プロフィール:
1995年12月27日生まれ、米NY出身。その端正な顔立ちからアイドル的人気を博しているが、実は俳優としてもいま最注目、ファンのみならず映画関係者、ファッション業界からも絶賛されるトップ・スター、それがティモシー・シャラメだ。
『ロー&オーダー』(09)や『ロイヤルペインズ 〜救命医ハンク〜』(09〜16)などのTVシリーズで端役を演じ、ジェイソン・ライトマン監督の『ステイ・コネクテッド〜つながりたい僕らの世界』(14)で映画デビュー。クリストファー・ノーラン監督の『インターステラー』(14)ではマシュー・マコノヒー演じる主人公の息子(若い頃)を演じたシャラメ。そんな彼の名を一躍世に知らしめたのはルカ・グァダニーノ監督の『君の名前で僕を呼んで』(17)だ。同作での彼の圧倒的な美しさは多くの人に衝撃を与え、一気に人気若手俳優としてブレイクを果たした。さらに、アカデミー賞主演男優賞、ゴールデン・グローブ賞主演男優賞(ドラマ部門)にノミネートされるなど、その演技力も高く評価された。

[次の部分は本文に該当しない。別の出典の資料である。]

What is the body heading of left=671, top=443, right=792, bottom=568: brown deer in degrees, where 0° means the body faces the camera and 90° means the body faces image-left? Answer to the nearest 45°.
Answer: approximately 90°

以降、グレタ・ガーウィグ監督の『レディ・バード』(17)、『ストーリー・オブ・マイライフ/わたしの若草物語』(19)、ウェス・アンダーソン監督の『フレンチ・ディスパッチ ザ・リバティ、カンザス・イヴニング・サン別冊』(20)、ドゥニ・ヴィルヌーヴ監督の『DUNE/デューン 砂の惑星』(21)など作家性の強い監督と組み、作品選びにもこだわりを見せている。グァダニーノと再び組んだ『ボーンズ アンド オール』(22)では出演のみならずプロデュースも兼任。アイドル的人気に甘んじることなく、自らのキャリアをコントロールしようとする姿勢が見て取れる。

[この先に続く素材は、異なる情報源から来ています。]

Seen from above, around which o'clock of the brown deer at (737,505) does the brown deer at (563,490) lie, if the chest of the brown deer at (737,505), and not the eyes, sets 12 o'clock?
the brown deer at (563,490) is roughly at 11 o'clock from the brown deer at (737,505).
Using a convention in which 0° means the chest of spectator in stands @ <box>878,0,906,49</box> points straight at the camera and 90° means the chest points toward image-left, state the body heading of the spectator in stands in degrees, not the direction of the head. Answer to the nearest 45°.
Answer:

と、ここまでのキャリアの積み方が、とある人物にとてもよく似ていることに気づく。そのルックスから“王子様”的人気を得るも、その後のキャリア・コントロールを徹底してハリウッドにおいて独自の存在感を示すレオナルド・ディカプリオである。相通ずるものがあるのか、2人はプライベートでも親交が深いという。そんなディカプリオの助言に従って、シャラメは「ドラッグとスーパーヒーロー映画は絶対にやらない」と心に決めているらしい。また、アル・パチーノも「彼は素晴らしい俳優だ。それにルックスも最高だ」とシャラメを絶賛。『ヒート』続編で主人公ヴィンセントの若い頃を演じるのはシャラメがいい、と公の場でご指名までしている。
ファッション業界も彼を見過ごすわけがない。2023年5月から「ブルー ドゥ シャネル」のアンバサダーに就任。映画祭やプレミア、METガラでの彼のファッションは常に話題を呼ぶ。デザイナーのハイダー・アッカーマンとは親友同士で、彼の衣装を着てイベントに登壇することも多い。ファッション・アイコンとしての存在感も抜群なのである。

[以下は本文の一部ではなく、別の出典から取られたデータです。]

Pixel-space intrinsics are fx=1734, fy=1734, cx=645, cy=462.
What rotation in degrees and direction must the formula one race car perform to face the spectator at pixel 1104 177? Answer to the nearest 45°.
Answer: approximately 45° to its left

ジョニー・デップやブラッド・ピット、ディカプリオ以降、「ハリウッド・スターの不在」が言われて久しい昨今、シャラメは久々に登場した純然たるスターなのだ。そんな彼が主演最新作『ウォンカとチョコレート工場のはじまり』で演じるのは、ジョニー・デップがかつて演じたウィリー・ウォンカだ。歌って踊る表情豊かな劇中での彼の姿は、“憂いを帯びた美少年”的だったこれまでのイメージを覆す陽性に満ちていて、彼の新たな魅力が大きく花開いている。さらにその直後には、『デューン 砂の惑星 PART2』(24年公開予定)も控える。こちらはまさに“貴公子”役。突如戦乱に巻き込まれ、指導者として覚醒していく主人公の姿は、人気・実力ともにうなぎのぼりな現在のシャラメ本人の姿が重なる。この2作とともに、2023〜2024年、間違いなくティモシー・シャラメの時代が来ている。そう思わずにはいられない。